# Housewrap requirements



## jar546 (Feb 21, 2011)

Not being met.  It is always good to drive by the jobsite a few days after a framing inspection.


----------



## Mule (Feb 28, 2011)

We always do a sheathing inspection. We want to verify things like this don't happen along with the windbracing before covering the exterior with some kind of wrap.


----------



## steveray (Feb 28, 2011)

I have noticed that the EASYGARD that HD sells, ES report cals for 1" crown staples or button caps nailed to the framing....but I guess getting them to use it is the first step....


----------



## GHRoberts (Feb 28, 2011)

steveray said:
			
		

> I have noticed that the EASYGARD that HD sells, ES report cals for 1" crown staples or button caps nailed to the framing....but I guess getting them to use it is the first step....

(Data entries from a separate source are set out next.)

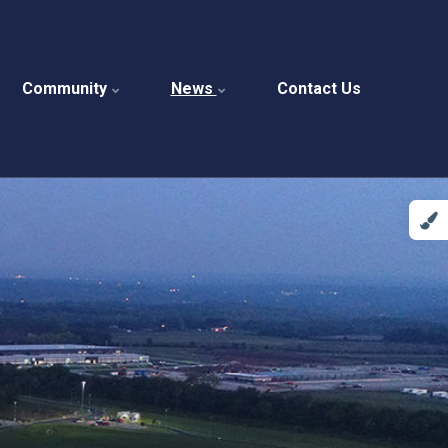
Community
News
Contact Us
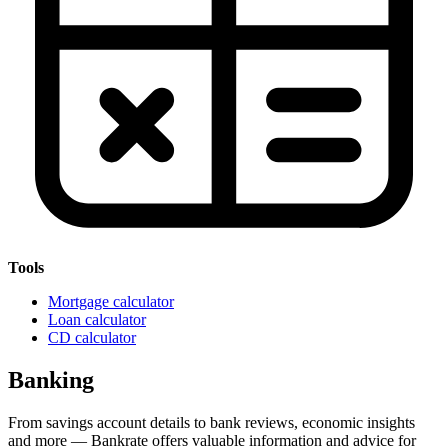
Tools
Mortgage calculator
Loan calculator
CD calculator
Banking
From savings account details to bank reviews, economic insights
and more — Bankrate offers valuable information and advice for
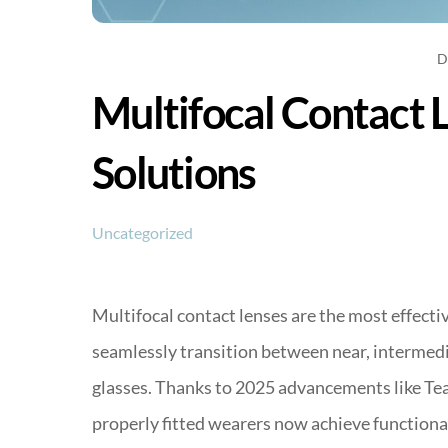
D
Multifocal Contact 
Solutions
Uncategorized
Multifocal contact lenses are the most effecti
seamlessly transition between near, intermedia
glasses. Thanks to 2025 advancements like Te
properly fitted wearers now achieve functional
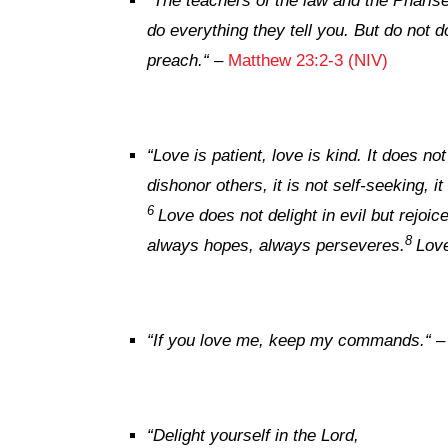
“
The teachers of the law and the Pharise
do everything they tell you. But do not d
preach.
“
–
Matthew 23:2-3 (NIV)
“
Love is patient, love is kind. It does not
dishonor others, it is not self-seeking, i
6
Love does not delight in evil but rejoice
8
always hopes, always perseveres.
Love
“
If you love me, keep my commands.
“
“
Delight yourself in the
Lord
,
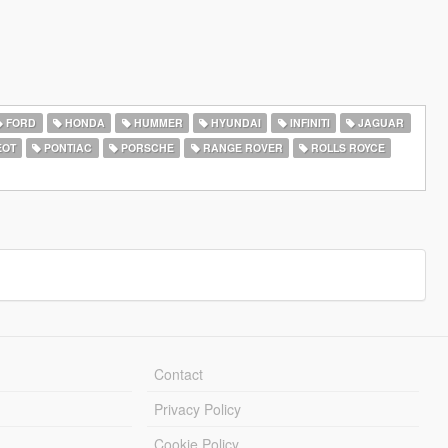
FORD
HONDA
HUMMER
HYUNDAI
INFINITI
JAGUAR
EOT
PONTIAC
PORSCHE
RANGE ROVER
ROLLS ROYCE
Contact
Privacy Policy
Cookie Policy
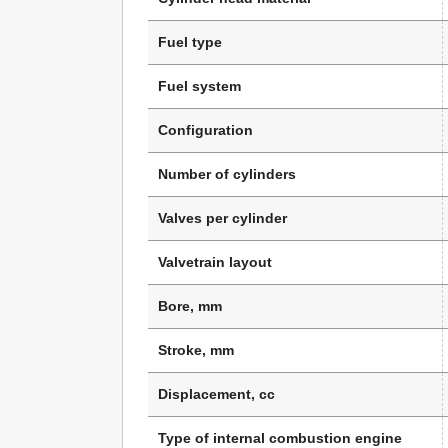
Fuel type
Fuel system
Configuration
Number of cylinders
Valves per cylinder
Valvetrain layout
Bore, mm
Stroke, mm
Displacement, cc
Type of internal combustion engine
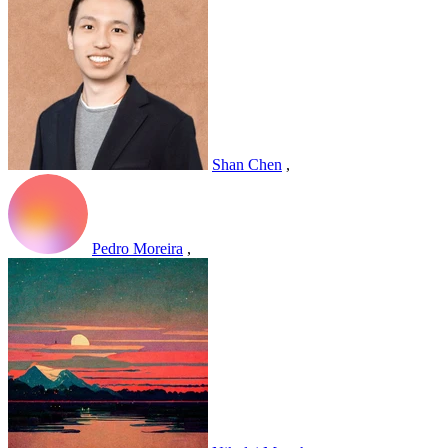
Shan Chen
,
Pedro Moreira
,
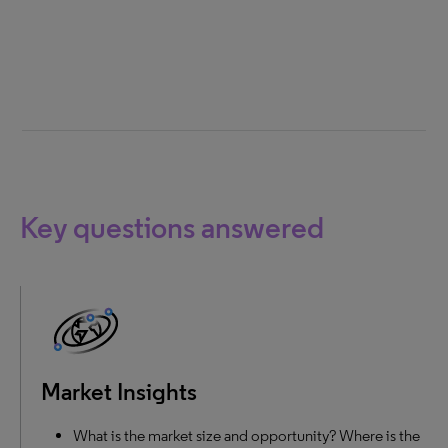
Key questions answered
Market Insights
What is the market size and opportunity? Where is the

That is what will hold the EASYGUARD on the framing until it is covered by the finished exterior.


----------



## steveray (Feb 28, 2011)

George.....most of the housewrap we see around here is fastened to the sheathing....with much smaller staples (allowed per most other manufacturers)...until the vinyl goes on....the manufacturer's website does not work and their instructions have proven very difficult to obtain....stinks to make someone rip all the vinyl siding off of a house to fasten their housewrap per the ES report...


----------



## peach (Mar 5, 2011)

Doesn't really matter what the housewrap manufacturer requires.. once you install the vinyl siding, all the flashing goes to crap.. those penetrations are NOT self sealing.. so moisture is going to continue to be an issue.

Same thing with vapor barriers.. once they install the drywall, the vapor barrier is compromised.. that's why I talk to myself.. no one cares.


----------